Day 131 Akureyri, North Iceland.

This morning, the high winds had died down, but it was still a little dreich until mid morning. We occupied ourselves doing essential administrative stuff for a while, then headed out as the weather brightened.

Akureyri is Iceland’s second city, with a population of 18,000. Akureyri occupies a stunning position, nestled at the head of Eyjafjordur, Iceland’s longest fjord at 60km. All around sit beautiful snow-capped mountains, and this afternoon when the sun appeared for a bit, it looked just beautiful. The city is small and compact, with a dramatic modern church perched on the hill, a pretty botanic gardens and a harbour below, from where whale watching tours depart (boasting 100% sighting rates). It has a pleasant feel about the place, the people are friendly, and the main town area is completely pedestrianised. It is the only place outside of Reykjavik to host a university, so there are plenty of small cafes and coffee shops too, to cater for the students.

We drove along the eastern flank of Eyjafjordur, heading northwards for about 30km. The views along the side of the fjord took your breath away – everywhere you looked you were surrounded by the rugged peaks of snow-clad mountains. We stopped several times to just take in the view.

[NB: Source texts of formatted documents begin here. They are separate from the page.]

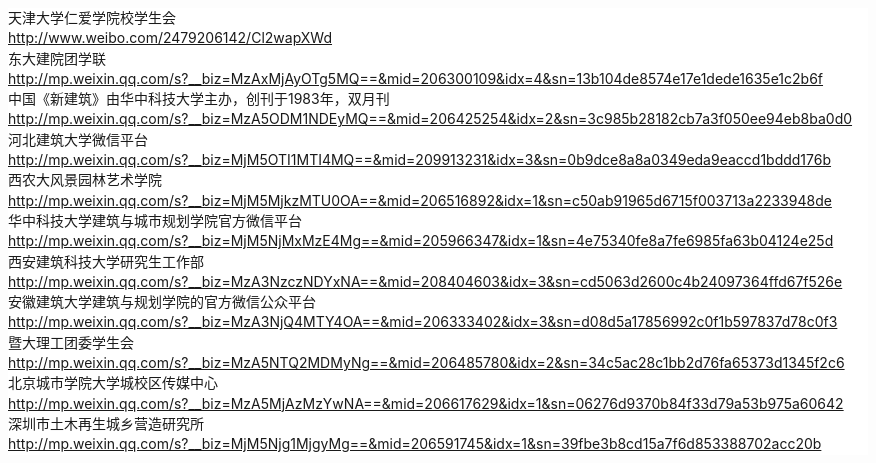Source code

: 天津大学仁爱学院校学生会  
http://www.weibo.com/2479206142/Cl2wapXWd  
东大建院团学联  
http://mp.weixin.qq.com/s?__biz=MzAxMjAyOTg5MQ==&mid=206300109&idx=4&sn=13b104de8574e17e1dede1635e1c2b6f  
中国《新建筑》由华中科技大学主办，创刊于1983年，双月刊  
http://mp.weixin.qq.com/s?__biz=MzA5ODM1NDEyMQ==&mid=206425254&idx=2&sn=3c985b28182cb7a3f050ee94eb8ba0d0  
河北建筑大学微信平台  
http://mp.weixin.qq.com/s?__biz=MjM5OTI1MTI4MQ==&mid=209913231&idx=3&sn=0b9dce8a8a0349eda9eaccd1bddd176b  
西农大风景园林艺术学院  
http://mp.weixin.qq.com/s?__biz=MjM5MjkzMTU0OA==&mid=206516892&idx=1&sn=c50ab91965d6715f003713a2233948de  
华中科技大学建筑与城市规划学院官方微信平台  
http://mp.weixin.qq.com/s?__biz=MjM5NjMxMzE4Mg==&mid=205966347&idx=1&sn=4e75340fe8a7fe6985fa63b04124e25d  
西安建筑科技大学研究生工作部  
http://mp.weixin.qq.com/s?__biz=MzA3NzczNDYxNA==&mid=208404603&idx=3&sn=cd5063d2600c4b24097364ffd67f526e  
安徽建筑大学建筑与规划学院的官方微信公众平台  
http://mp.weixin.qq.com/s?__biz=MzA3NjQ4MTY4OA==&mid=206333402&idx=3&sn=d08d5a17856992c0f1b597837d78c0f3  
暨大理工团委学生会  
http://mp.weixin.qq.com/s?__biz=MzA5NTQ2MDMyNg==&mid=206485780&idx=2&sn=34c5ac28c1bb2d76fa65373d1345f2c6  
北京城市学院大学城校区传媒中心  
http://mp.weixin.qq.com/s?__biz=MzA5MjAzMzYwNA==&mid=206617629&idx=1&sn=06276d9370b84f33d79a53b975a60642  
深圳市土木再生城乡营造研究所  
http://mp.weixin.qq.com/s?__biz=MjM5Njg1MjgyMg==&mid=206591745&idx=1&sn=39fbe3b8cd15a7f6d853388702acc20b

We came to a place called Laufas, famous for it’s traditional turf farmhouse. It dates from 1866, and we paid to have a look around. It is timber-fronted with five gabled turf roofs, despite being all one building, with a very distinctive herringbone pattern of the turf pieces. On one of the gable ends sits a carved Eider Duck, signifying that their abundance in the nesting area owned by the farm provided a good source of income from the eider down. Inside, there were displays of life as it had been back in the 1800s – pretty basic and utilitarian.

Following our visit, we drove westwards, along the huge flat-bottomed valley, a wide fertile flood plain surrounding the Eyjafjordara River, running down from the mountains. It was mainly cultivated with grass for animal feeds, giving it a bright verdant green colour. There were plenty of young lambs along the route – they must be pretty hardy to survive out in the weather we had yesterday.

We then re-traced our steps and had a look around Akureyri for one last time.

Not sure what tomorrow may bring – but likely to be out of contact for some time once we leave the city.